Seçim sonuçları ‘tamam’ olmadığını gösterdi. ‘Tamam’ olmadığı gibi ‘Hayır’ bile olmadı.

 İki yıl öncenin ‘Referandum’ sonuçlarına bile ulaşamadı Muhalefet. Dün yapılan seçimleri bir değerlendirme yapılabilecek son örnek olan Referandum’da kıl payı yada hile sonucu kaybeden muhalefet yaklaşık olarak aynı bileşenlerle seçimlere katılmasına karşın ciddi bir kan kaybı yaşadı. Referandumda % 49 oy alan Cumhuriyet, bu seçimde HDP yi de sayarsak % 44 sınırında kaldı. Başta İstanbul,Ankara olmak üzere referandumda Hayır diyen kentler, bu kez Erdoğan dedi. Oysa, Tek adam rejimine karşı olmak üzerine kurulan ‘hayır’ ittifakının gerekçeleri, Erdoğan’ın yasa dışı sayılan davranışları ile doğrulanmıştı geçen zaman içinde.

Dün akşam saatlerinden beri ortalıkta pek görünmeyen Muhalefet liderlerinin ilk cevaplandıracakları soru bu. Cumhuriyet’in oyları Muharrem İnce gibi, beklenenin üzerinde bir performans gösteren cumhurbaşkanı adayına karşın, düştü.   
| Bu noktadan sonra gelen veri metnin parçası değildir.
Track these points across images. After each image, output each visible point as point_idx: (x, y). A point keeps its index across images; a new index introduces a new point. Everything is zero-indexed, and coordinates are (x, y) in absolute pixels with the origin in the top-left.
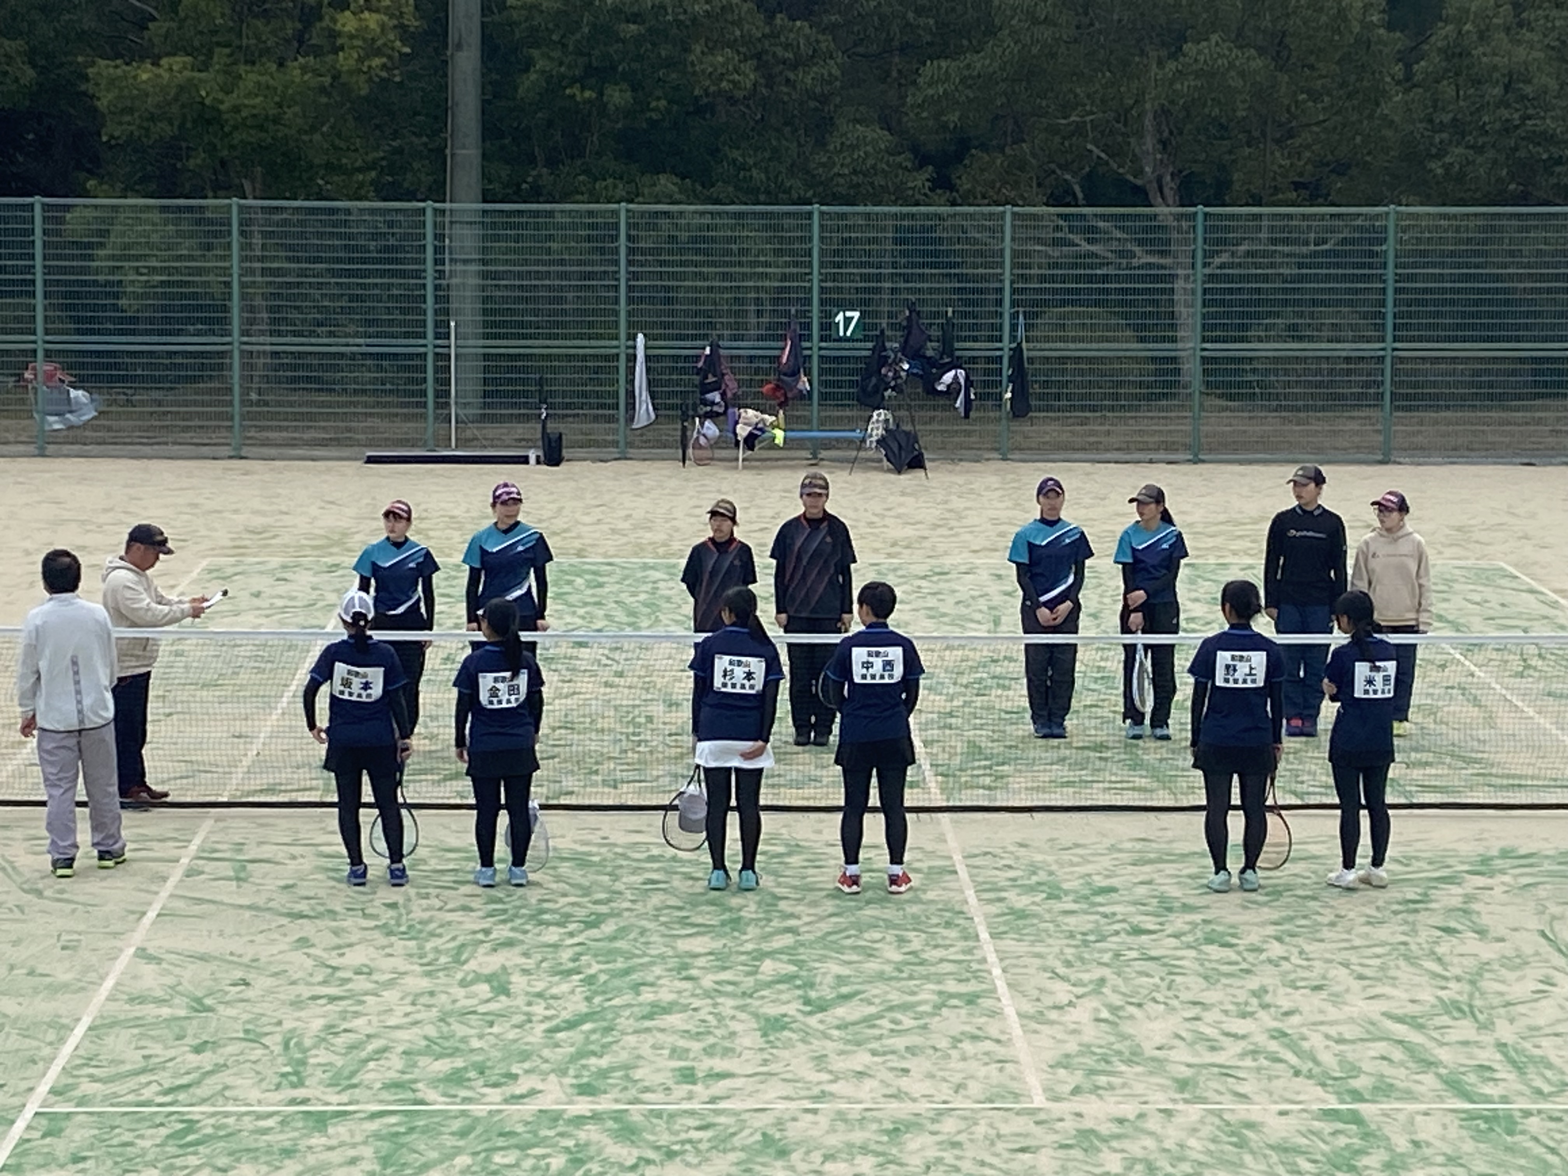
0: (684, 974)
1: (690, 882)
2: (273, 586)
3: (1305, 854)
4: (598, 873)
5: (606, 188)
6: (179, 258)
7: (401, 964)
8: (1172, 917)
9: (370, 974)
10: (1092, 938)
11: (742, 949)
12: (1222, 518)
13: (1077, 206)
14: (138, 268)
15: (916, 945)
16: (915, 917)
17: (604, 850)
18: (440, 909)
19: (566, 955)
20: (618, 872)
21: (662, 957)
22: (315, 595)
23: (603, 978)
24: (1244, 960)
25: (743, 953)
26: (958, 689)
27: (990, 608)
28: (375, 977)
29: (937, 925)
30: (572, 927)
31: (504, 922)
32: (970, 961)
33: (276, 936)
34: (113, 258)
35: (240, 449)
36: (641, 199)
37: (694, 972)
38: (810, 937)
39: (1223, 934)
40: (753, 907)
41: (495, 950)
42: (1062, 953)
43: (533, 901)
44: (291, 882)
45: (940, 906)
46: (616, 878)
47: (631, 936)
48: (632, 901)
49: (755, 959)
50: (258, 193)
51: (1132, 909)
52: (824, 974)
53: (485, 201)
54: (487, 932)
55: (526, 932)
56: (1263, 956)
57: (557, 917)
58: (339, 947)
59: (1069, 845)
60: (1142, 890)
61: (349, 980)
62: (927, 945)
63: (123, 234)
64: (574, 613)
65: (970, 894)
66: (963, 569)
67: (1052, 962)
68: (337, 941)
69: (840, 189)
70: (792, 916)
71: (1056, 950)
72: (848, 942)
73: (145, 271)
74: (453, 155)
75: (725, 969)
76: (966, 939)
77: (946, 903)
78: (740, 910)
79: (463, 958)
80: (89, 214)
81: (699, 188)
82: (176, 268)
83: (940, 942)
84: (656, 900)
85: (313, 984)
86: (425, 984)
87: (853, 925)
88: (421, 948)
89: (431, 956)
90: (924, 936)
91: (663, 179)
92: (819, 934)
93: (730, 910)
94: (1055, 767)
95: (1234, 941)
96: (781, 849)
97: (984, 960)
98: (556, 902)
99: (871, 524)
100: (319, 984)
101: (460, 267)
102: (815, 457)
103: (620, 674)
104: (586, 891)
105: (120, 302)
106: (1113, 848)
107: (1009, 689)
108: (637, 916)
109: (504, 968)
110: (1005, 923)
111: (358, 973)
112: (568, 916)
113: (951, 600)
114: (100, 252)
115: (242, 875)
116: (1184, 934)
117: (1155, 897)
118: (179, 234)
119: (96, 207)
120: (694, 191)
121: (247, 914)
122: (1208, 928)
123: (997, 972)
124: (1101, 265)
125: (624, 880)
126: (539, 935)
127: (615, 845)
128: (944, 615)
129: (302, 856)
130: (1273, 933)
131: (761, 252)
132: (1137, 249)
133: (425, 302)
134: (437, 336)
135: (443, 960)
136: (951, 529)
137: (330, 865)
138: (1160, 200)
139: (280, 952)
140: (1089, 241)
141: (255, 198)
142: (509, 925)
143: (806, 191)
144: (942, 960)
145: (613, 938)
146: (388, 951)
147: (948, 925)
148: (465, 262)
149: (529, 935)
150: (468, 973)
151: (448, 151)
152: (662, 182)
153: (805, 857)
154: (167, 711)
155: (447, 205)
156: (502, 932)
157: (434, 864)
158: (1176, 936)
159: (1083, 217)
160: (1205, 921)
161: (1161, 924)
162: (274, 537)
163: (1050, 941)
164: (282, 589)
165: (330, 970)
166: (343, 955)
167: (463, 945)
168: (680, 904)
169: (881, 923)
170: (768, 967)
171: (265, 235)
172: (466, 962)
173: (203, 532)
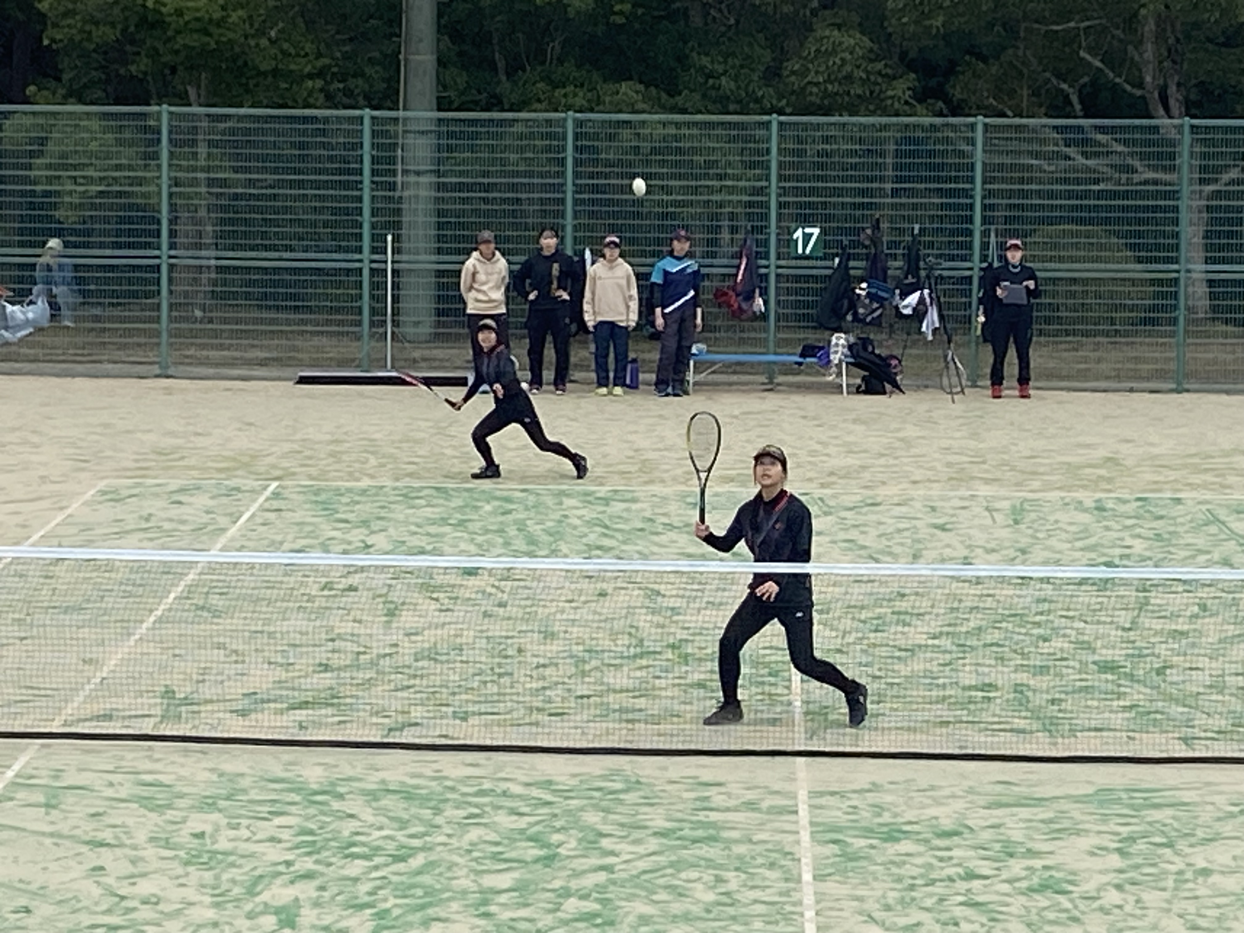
0: (482, 909)
1: (515, 818)
2: (164, 509)
3: (1173, 800)
4: (421, 807)
5: (565, 95)
6: (118, 167)
7: (191, 894)
8: (1012, 862)
9: (157, 904)
10: (919, 882)
11: (550, 887)
12: (1193, 450)
13: (1075, 117)
14: (75, 178)
15: (733, 885)
16: (740, 858)
17: (434, 784)
18: (248, 840)
19: (364, 888)
20: (441, 806)
21: (465, 892)
22: (206, 518)
23: (396, 912)
24: (1076, 907)
25: (549, 891)
26: (856, 624)
27: (914, 541)
28: (160, 907)
29: (762, 866)
30: (377, 860)
31: (309, 854)
32: (784, 903)
33: (72, 863)
34: (49, 167)
35: (167, 367)
36: (601, 107)
37: (493, 909)
38: (624, 875)
39: (1059, 881)
40: (573, 844)
41: (292, 882)
42: (884, 897)
43: (346, 833)
44: (101, 810)
45: (770, 846)
46: (438, 811)
47: (437, 871)
48: (449, 836)
49: (560, 896)
50: (202, 100)
51: (972, 853)
52: (628, 913)
53: (439, 110)
54: (288, 864)
55: (330, 865)
56: (1096, 904)
57: (366, 849)
58: (132, 876)
59: (925, 786)
60: (987, 835)
61: (134, 909)
62: (745, 885)
63: (60, 142)
64: (472, 540)
65: (805, 836)
66: (896, 500)
67: (871, 906)
68: (131, 869)
69: (813, 98)
70: (613, 853)
71: (880, 893)
72: (661, 881)
73: (81, 181)
74: (406, 60)
75: (527, 905)
76: (787, 880)
77: (779, 843)
78: (558, 846)
79: (259, 889)
80: (28, 121)
81: (664, 96)
82: (114, 178)
83: (759, 883)
84: (474, 834)
85: (96, 913)
86: (211, 914)
87: (672, 865)
88: (217, 877)
89: (224, 887)
90: (743, 876)
91: (624, 87)
92: (634, 872)
93: (548, 846)
94: (934, 707)
95: (1070, 888)
96: (618, 786)
97: (800, 903)
98: (369, 834)
99: (813, 453)
100: (104, 913)
101: (412, 179)
102: (771, 382)
103: (503, 605)
104: (403, 824)
105: (57, 213)
106: (971, 791)
107: (909, 625)
108: (450, 851)
109: (297, 899)
110: (832, 865)
111: (145, 902)
112: (378, 848)
113: (873, 532)
114: (38, 161)
115: (53, 802)
116: (1018, 880)
117: (998, 841)
118: (120, 142)
119: (34, 113)
120: (659, 99)
121: (48, 841)
122: (1047, 874)
123: (810, 914)
124: (1097, 182)
125: (446, 814)
126: (342, 867)
127: (446, 778)
128: (864, 547)
129: (121, 784)
130: (1116, 881)
131: (729, 164)
132: (1137, 163)
133: (361, 214)
134: (374, 250)
135: (237, 891)
136: (896, 458)
137: (145, 794)
138: (1162, 112)
139: (72, 880)
140: (1085, 155)
141: (200, 105)
142: (315, 857)
143: (779, 100)
144: (756, 901)
145: (419, 872)
146: (181, 881)
147: (772, 866)
148: (418, 173)
149: (332, 868)
150: (257, 905)
151: (401, 57)
152: (623, 89)
153: (642, 793)
154: (23, 635)
155: (401, 114)
156: (308, 864)
157: (254, 795)
158: (1008, 881)
159: (1080, 129)
160: (1046, 868)
161: (998, 869)
162: (182, 458)
163: (875, 884)
164: (175, 512)
165: (117, 899)
166: (134, 884)
167: (261, 877)
168: (498, 839)
169: (702, 863)
170: (572, 905)
171: (211, 144)
172: (259, 894)
173: (109, 453)
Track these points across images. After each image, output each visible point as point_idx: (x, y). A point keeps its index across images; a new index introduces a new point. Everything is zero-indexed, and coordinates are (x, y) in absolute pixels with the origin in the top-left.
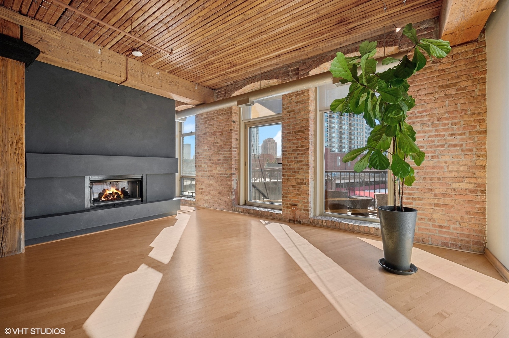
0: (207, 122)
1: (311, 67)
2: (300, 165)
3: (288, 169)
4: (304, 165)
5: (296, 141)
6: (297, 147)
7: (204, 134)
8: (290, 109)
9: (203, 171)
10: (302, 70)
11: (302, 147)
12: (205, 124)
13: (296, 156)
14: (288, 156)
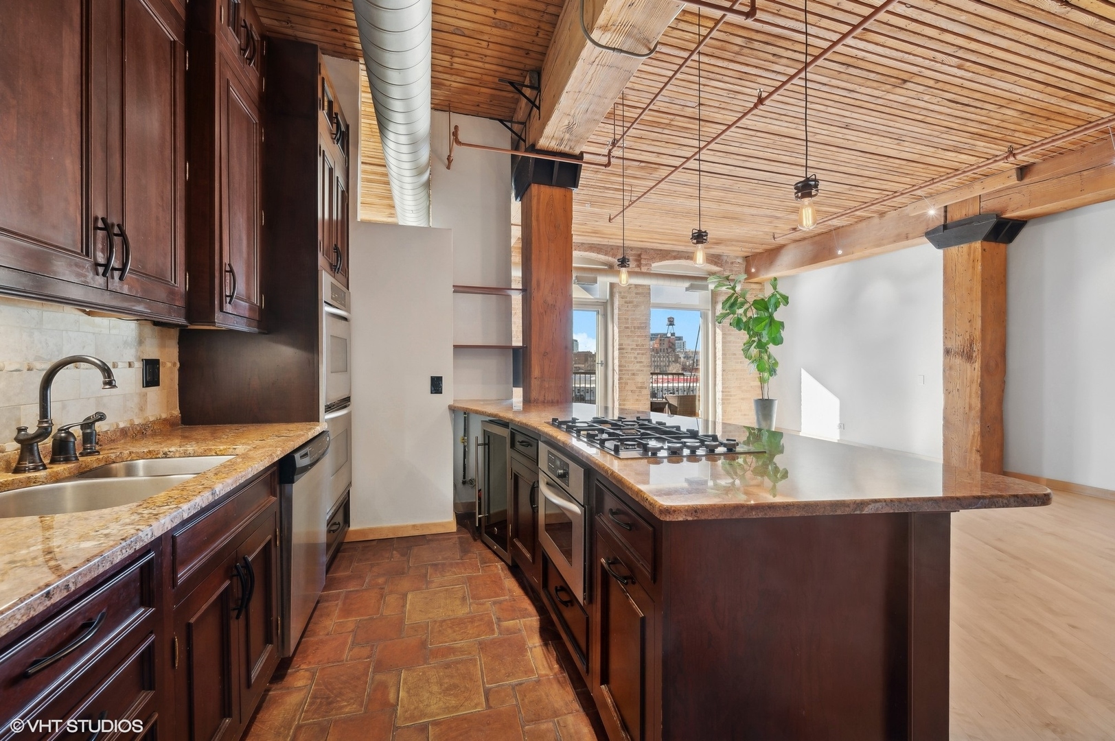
1: (653, 259)
2: (641, 367)
3: (626, 370)
4: (644, 366)
5: (636, 338)
6: (637, 346)
8: (628, 299)
10: (645, 259)
11: (643, 345)
13: (636, 355)
14: (626, 355)
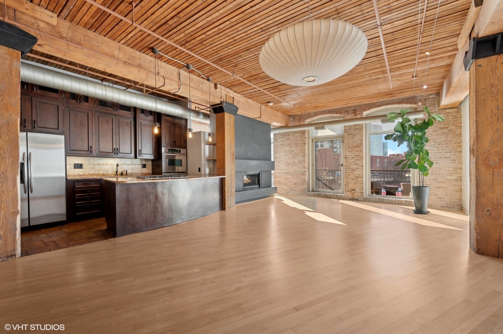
0: (284, 137)
1: (364, 110)
2: (357, 166)
3: (348, 168)
4: (360, 166)
5: (354, 152)
6: (355, 156)
7: (281, 145)
8: (350, 133)
9: (281, 170)
10: (359, 111)
11: (359, 155)
12: (282, 138)
13: (354, 160)
14: (349, 161)
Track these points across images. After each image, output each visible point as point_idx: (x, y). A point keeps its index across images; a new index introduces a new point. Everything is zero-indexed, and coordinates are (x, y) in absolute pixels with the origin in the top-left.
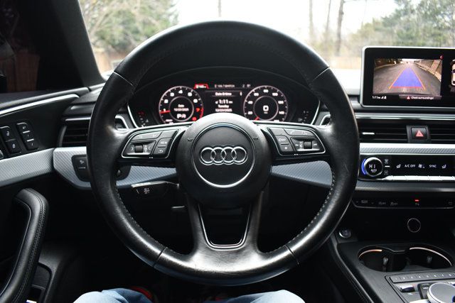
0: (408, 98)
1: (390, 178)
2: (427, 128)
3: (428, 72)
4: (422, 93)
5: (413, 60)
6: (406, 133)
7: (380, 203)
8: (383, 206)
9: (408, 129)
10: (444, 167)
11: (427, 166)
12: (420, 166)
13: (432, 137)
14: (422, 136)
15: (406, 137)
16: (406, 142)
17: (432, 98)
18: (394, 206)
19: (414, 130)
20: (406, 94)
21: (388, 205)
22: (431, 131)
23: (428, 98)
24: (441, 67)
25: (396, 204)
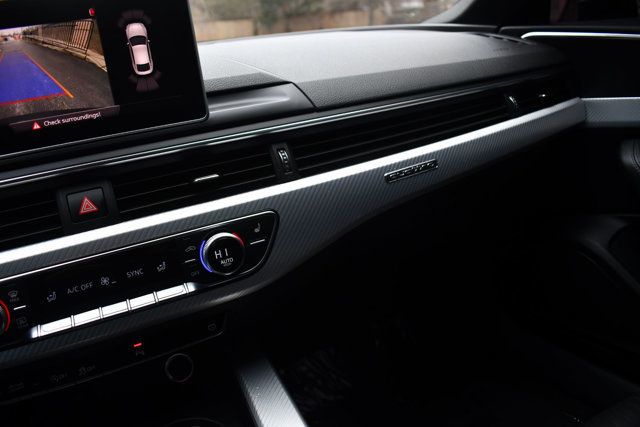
0: (36, 127)
2: (105, 186)
3: (66, 55)
4: (66, 107)
5: (19, 30)
9: (60, 200)
10: (162, 267)
12: (105, 281)
14: (94, 208)
15: (58, 220)
17: (95, 116)
18: (89, 374)
20: (26, 117)
23: (87, 117)
24: (97, 37)
25: (90, 368)
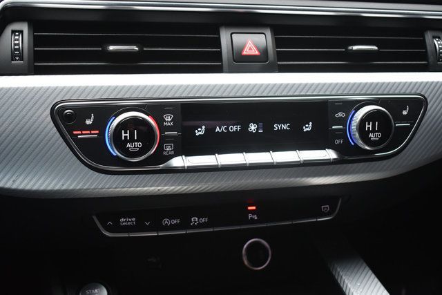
1: (177, 162)
2: (268, 33)
6: (219, 46)
7: (166, 222)
8: (172, 227)
9: (225, 36)
10: (308, 128)
11: (268, 127)
12: (253, 128)
13: (280, 56)
14: (257, 53)
15: (218, 56)
16: (218, 70)
18: (200, 226)
19: (239, 39)
21: (185, 224)
22: (278, 43)
25: (203, 220)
24 Haziran’da seçim öncesi beklentilere göre sürpriz sayılacak gelişmeler var;

Öncelikle Cumhurbaşkanlığı adaylarından, Erdoğan’ın 1. Turda seçilmesinin önleyecek olan çok aday formülasyonunun işlemediği görüldü. Beklentileri karşılayan tek aday % 30 u aşan İnce. % 10-15 arasında oy üretmesi beklenen iki aday, Akşener ve Selahattin Demirtaş % 8-9 oy alarak en az %10 oy kaybına neden oldular. Bu oylar garip bir biçimde % 52 ile birinci turda seçimi kazanan Erdoğan’ın zaferine yol açtı.  

Milletvekili seçimlerinde, alışıldığı gibi % 25 sınırında demirleyen CHP oyları 3 puan gerileyerek % 22.6 ya düştü. İyi parti ise % 10 ile beklenen en az oyunu aldı. CHP den büyük kentlerde taktik oylar alan HDP belkide istediği sonuçlara ulaşabilen tek muhalefet partisi oldu. 

 

Kapıya dayanan değişim talebi

 

Türkiye’nin çağdaş yüzü Cumhuriyet’in önünde,ne yazık ki, karanlık bir 5 yıl var. Erdoğan’ın kimseye sır olmayan programı uygulamaya konacak ve Türkiye hızla daha islamcı,tarikatçı, baskıcı bir dikta yönetiminin içine sürüklenecektir. Bu konuda hiç bir hayale ve yersiz beklentiye düşülmemelidir.

Başta anamuhalefet Partisi CHP olmak üzere tüm muhalif örgütlemeler, yönetim kadroları ve teşkiltlanma anlayışı olarak değişmek zorundadırlar. Anamuhalefet partisi dışında, İyi parti ve yaygın kitle örgütlerinde yönetici kişilikler yerlerini istifalar yoluyla yeni ve umut veren kadrolara bırakmalıdırlar. Kendisini aday gösteren partiye % 8 gibi kayda değer bir fark atan Muharrem İnce örneği, orta yerde durmaktadır. Zaman kaybına yer vermeden umudun önü açılmalıdır. Muhalefet düşüncesinde olan siyasi partiler apaçık görünen baskı şartlarında mücadele örgütleri olarak yeniden örgütlenmelidir. Eğer işiniz ‘muhalefet şirketi’ yöneticiliği değilse ,izleyeceğiniz yol meydandadır.